Veyls eyes glew a bit brighter as the interest level peaked within his mind. He watched as every expression in her face seem to flow with the story as if she was reliving them.
"But then she came...like an Angel from the heavens. Excuse me...Like one of Elunes spirits had been sent to save me. I was shaking in a ball when she touched my shoulder. Pathetically weeping for dear life, refusing to open my eyes in fear of the touch being one of those...those...things. She spoke softly to me, reassuring me it was okay. I opened my eyes and there she was, glowing with an aura that was blindingly magnificent. I struggled to stand but only collapsed into her arms...everything went black."
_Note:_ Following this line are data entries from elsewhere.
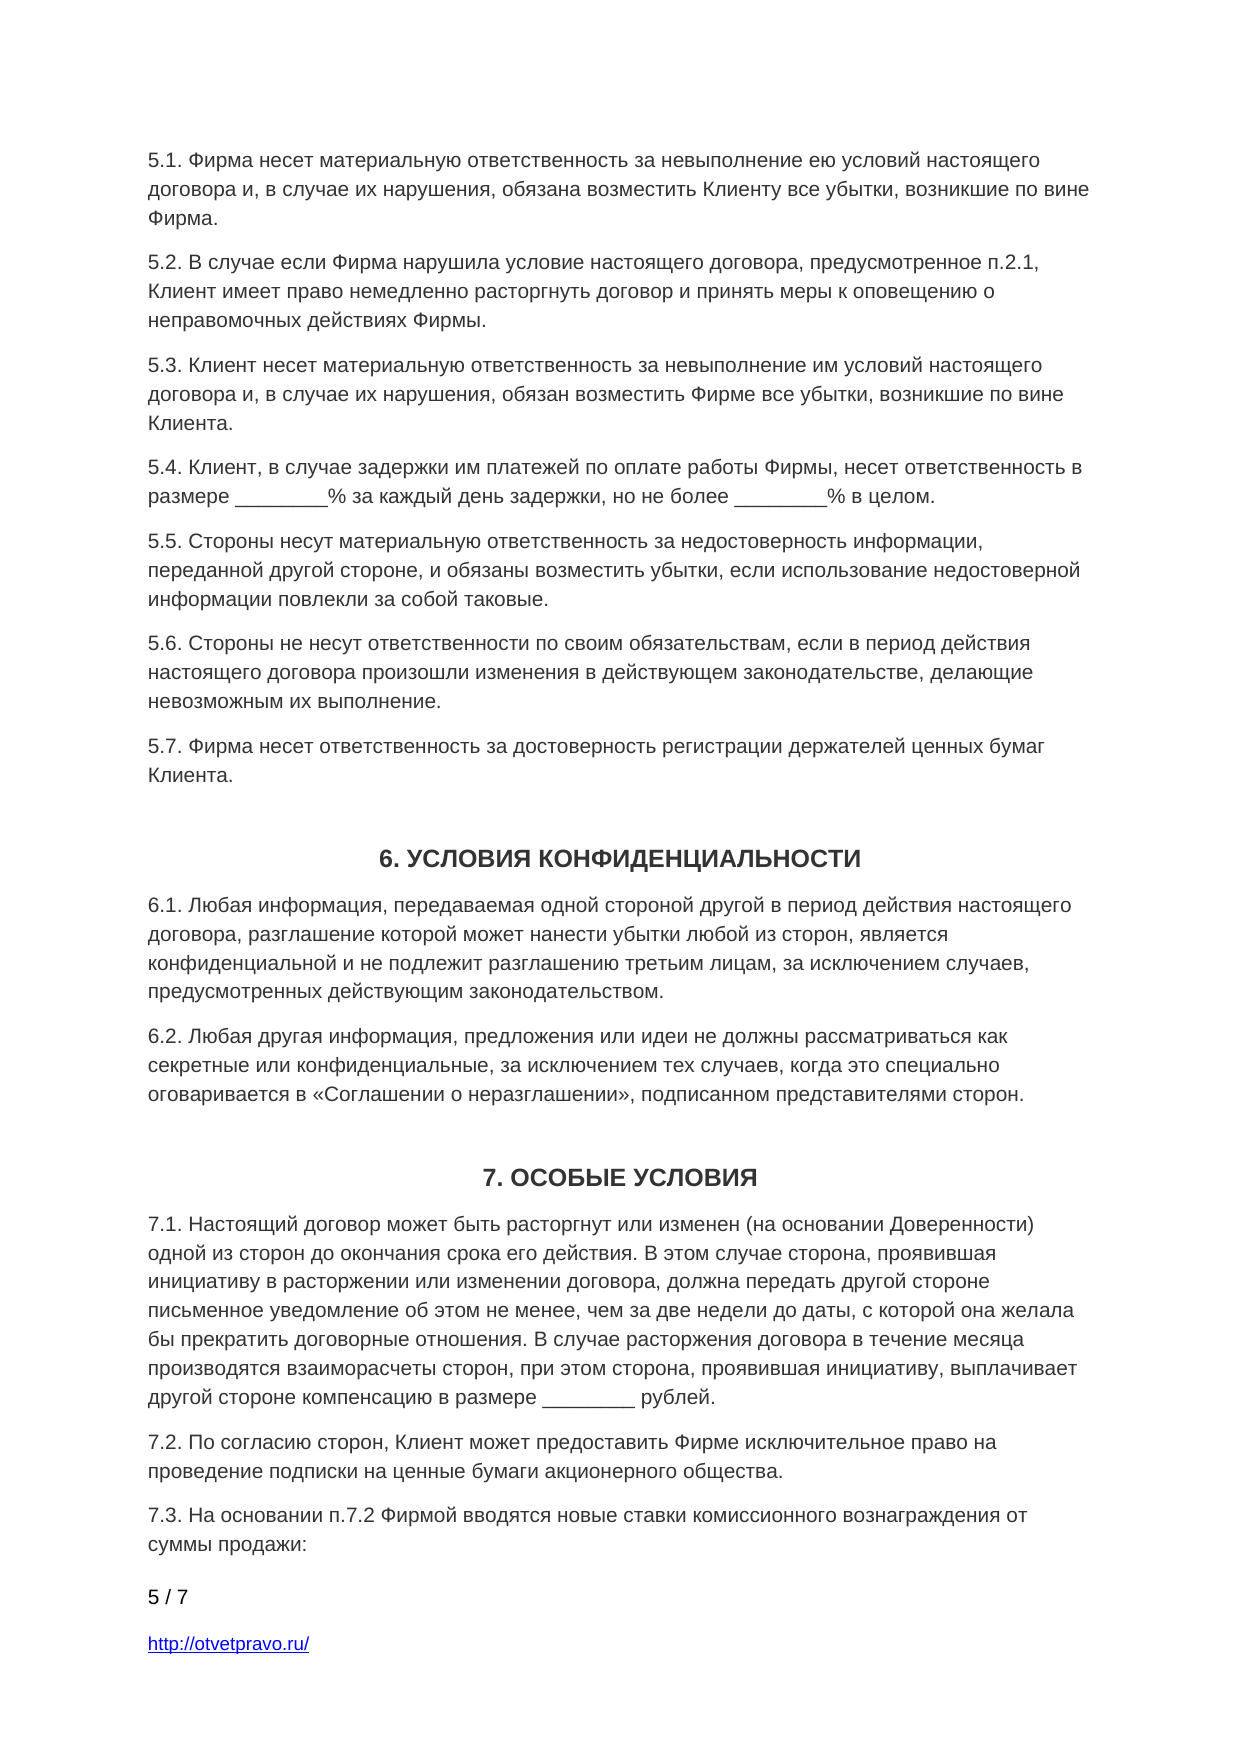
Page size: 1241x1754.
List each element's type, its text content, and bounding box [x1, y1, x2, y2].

text 7. ОСОБЫЕ УСЛОВИЯ [148, 1163, 1092, 1192]
text 6.1. Любая информация, передаваемая одной стороной другой в период действия настоящего договора, разглашение которой может нанести убытки любой из сторон, является конфиденциальной и не подлежит разглашению третьим лицам, за исключением случаев, предусмотренных действующим законодательством. [148, 892, 1092, 1003]
text 7.1. Настоящий договор может быть расторгнут или изменен (на основании Доверенности) одной из сторон до окончания срока его действия. В этом случае сторона, проявившая инициативу в расторжении или изменении договора, должна передать другой стороне письменное уведомление об этом не менее, чем за две недели до даты, с которой она желала бы прекратить договорные отношения. В случае расторжения договора в течение месяца производятся взаиморасчеты сторон, при этом сторона, проявившая инициативу, выплачивает другой стороне компенсацию в размере ________ рублей. [148, 1211, 1092, 1409]
text 5.7. Фирма несет ответственность за достоверность регистрации держателей ценных бумаг Клиента. [148, 734, 1092, 787]
text 5.4. Клиент, в случае задержки им платежей по оплате работы Фирмы, несет ответственность в размере ________% за каждый день задержки, но не более ________% в целом. [148, 455, 1092, 508]
text 6. УСЛОВИЯ КОНФИДЕНЦИАЛЬНОСТИ [148, 844, 1092, 872]
text 5.5. Стороны несут материальную ответственность за недостоверность информации, переданной другой стороне, и обязаны возместить убытки, если использование недостоверной информации повлекли за собой таковые. [148, 529, 1092, 611]
text 7.3. На основании п.7.2 Фирмой вводятся новые ставки комиссионного вознаграждения от суммы продажи: [148, 1503, 1092, 1556]
text 7.2. По согласию сторон, Клиент может предоставить Фирме исключительное право на проведение подписки на ценные бумаги акционерного общества. [148, 1430, 1092, 1483]
text 5.3. Клиент несет материальную ответственность за невыполнение им условий настоящего договора и, в случае их нарушения, обязан возместить Фирме все убытки, возникшие по вине Клиента. [148, 353, 1092, 434]
text 6.2. Любая другая информация, предложения или идеи не должны рассматриваться как секретные или конфиденциальные, за исключением тех случаев, когда это специально оговаривается в «Соглашении о неразглашении», подписанном представителями сторон. [148, 1024, 1092, 1106]
text 5.2. В случае если Фирма нарушила условие настоящего договора, предусмотренное п.2.1, Клиент имеет право немедленно расторгнуть договор и принять меры к оповещению о неправомочных действиях Фирмы. [148, 250, 1092, 332]
text 5.1. Фирма несет материальную ответственность за невыполнение ею условий настоящего договора и, в случае их нарушения, обязана возместить Клиенту все убытки, возникшие по вине Фирма. [148, 148, 1092, 229]
text 5.6. Стороны не несут ответственности по своим обязательствам, если в период действия настоящего договора произошли изменения в действующем законодательстве, делающие невозможным их выполнение. [148, 631, 1092, 713]
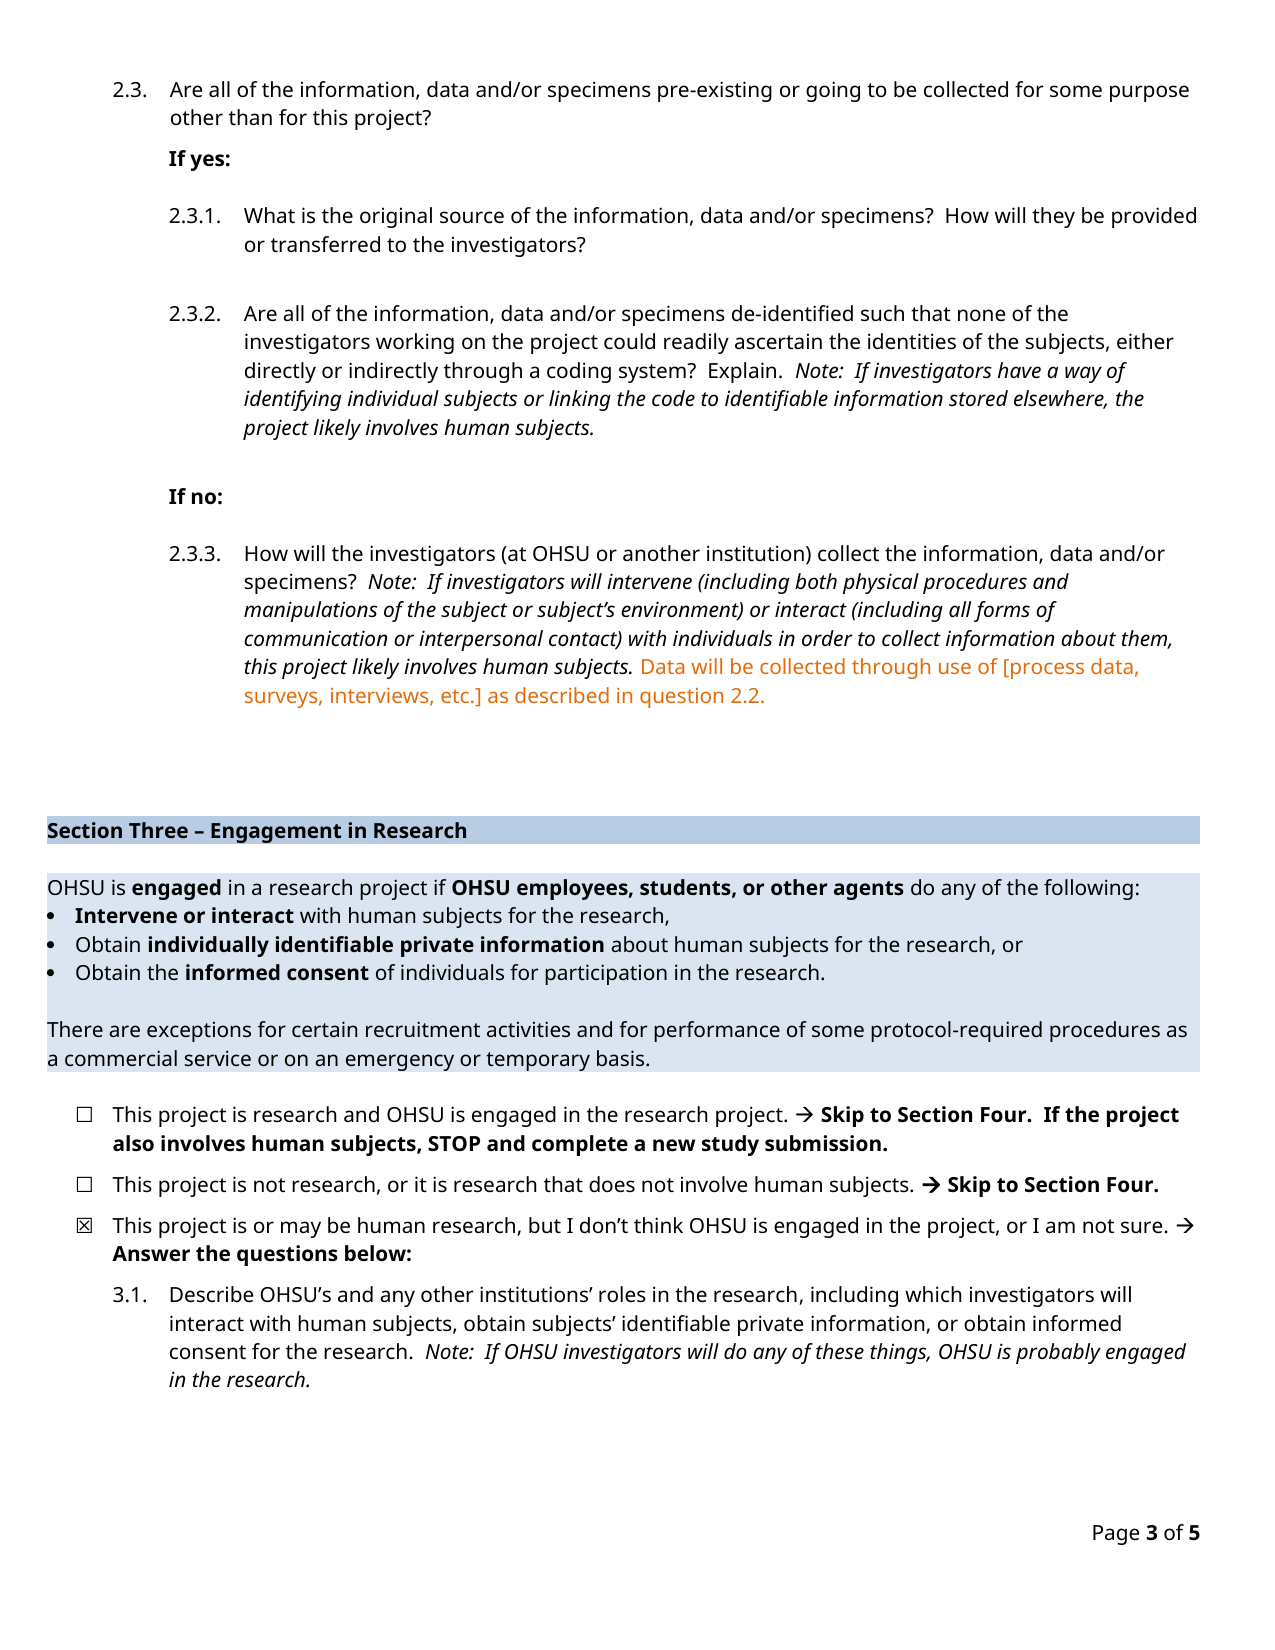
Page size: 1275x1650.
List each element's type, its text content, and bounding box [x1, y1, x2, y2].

list What is the original source of the information, data and/or specimens? How will they be provided or transferred to the investigators? [169, 201, 1200, 258]
list Obtain the informed consent of individuals for participation in the research. [47, 958, 1200, 987]
list Describe OHSU’s and any other institutions’ roles in the research, including which investigators will interact with human subjects, obtain subjects’ identifiable private information, or obtain informed consent for the research. Note: If OHSU investigators will do any of these things, OHSU is probably engaged in the research. [112, 1280, 1200, 1394]
text If yes: [169, 144, 1200, 173]
list Are all of the information, data and/or specimens de-identified such that none of the investigators working on the project could readily ascertain the identities of the subjects, either directly or indirectly through a coding system? Explain. Note: If investigators have a way of identifying individual subjects or linking the code to identifiable information stored elsewhere, the project likely involves human subjects. [169, 299, 1200, 441]
text Section Three – Engagement in Research [47, 816, 1200, 844]
text This project is not research, or it is research that does not involve human subjects. Skip to Section Four. [75, 1170, 1200, 1198]
list Are all of the information, data and/or specimens pre-existing or going to be collected for some purpose other than for this project? [112, 75, 1200, 132]
list How will the investigators (at OHSU or another institution) collect the information, data and/or specimens? Note: If investigators will intervene (including both physical procedures and manipulations of the subject or subject’s environment) or interact (including all forms of communication or interpersonal contact) with individuals in order to collect information about them, this project likely involves human subjects. Data will be collected through use of [process data, surveys, interviews, etc.] as described in question 2.2. [169, 539, 1200, 709]
text This project is or may be human research, but I don’t think OHSU is engaged in the project, or I am not sure. Answer the questions below: [75, 1211, 1200, 1268]
text OHSU is engaged in a research project if OHSU employees, students, or other agents do any of the following: [47, 873, 1200, 901]
text This project is research and OHSU is engaged in the research project. Skip to Section Four. If the project also involves human subjects, STOP and complete a new study submission. [75, 1101, 1200, 1157]
text There are exceptions for certain recruitment activities and for performance of some protocol-required procedures as a commercial service or on an emergency or temporary basis. [47, 1015, 1200, 1072]
list Obtain individually identifiable private information about human subjects for the research, or [47, 930, 1200, 958]
text If no: [169, 482, 1200, 511]
list Intervene or interact with human subjects for the research, [47, 901, 1200, 930]
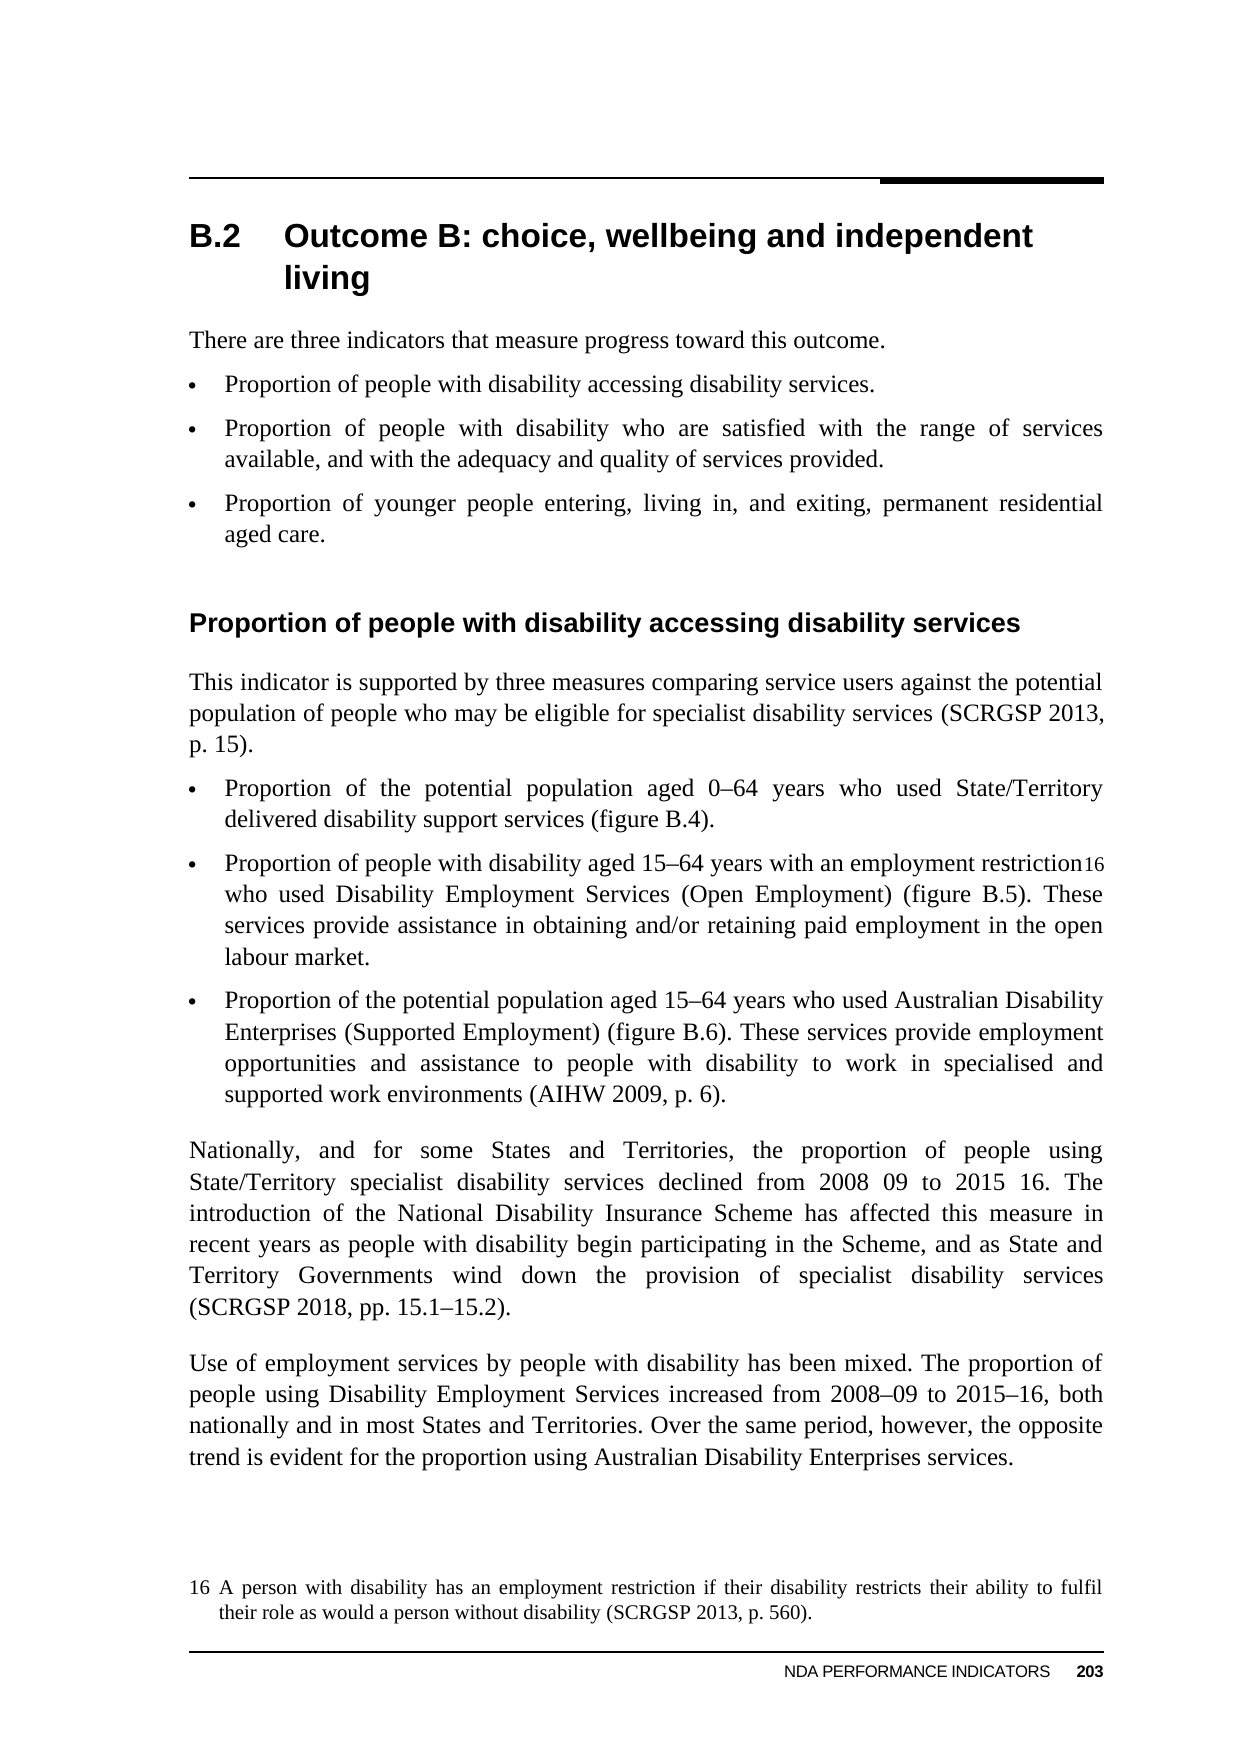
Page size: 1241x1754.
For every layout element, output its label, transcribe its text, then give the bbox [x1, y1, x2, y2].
"I awoke wrapped in delicately knitted, but plush, rune blankets. It took a few moments for my eyes to adjust to the immensly distinguishable lights. Each of them colored with the most remarkable shades of the world. I truly believed that I had died and was in a great hall of the heavens..." her eyes once again drifted closed, fluttering a few more tears out. The bandage Veyl had given her once again was dabbed to her skin soaking them up.
"Alissa had saved me from the mist and took me to this home," she looked around slowly picturing the place as it were so long ago. She saw the candles brightly glowing along the walls, the enchanted ones flying above their heads, and finally Alissa standing near the doorway. With a blink of her eye it all faded back into the dusted desheveled place that Veyl had claimed.
"What happened next? Or do you not wish to divulge any further..."Veyl had spread his legs out from under him getting a little more comfort.
"If you do not mind...We have a few more full moons for the rest of the tale, I can complete it then. I grow weary of my memories and do wish to be alone for now," she quietly spoke. Her porcelain, shining hands drifted into a slow moving dance in front of the fire again. Veyl nodded and shuffled to his feet.
"If you need that blanket you spoke of," Veyl pointed towards a wooden cabinet that seemed freshly painted just as the day it was created. "I do believe I remember something just like that in there. As a matter of fact...I believe it to be one in the same." He smiled and made his way to the room furthest from the fire.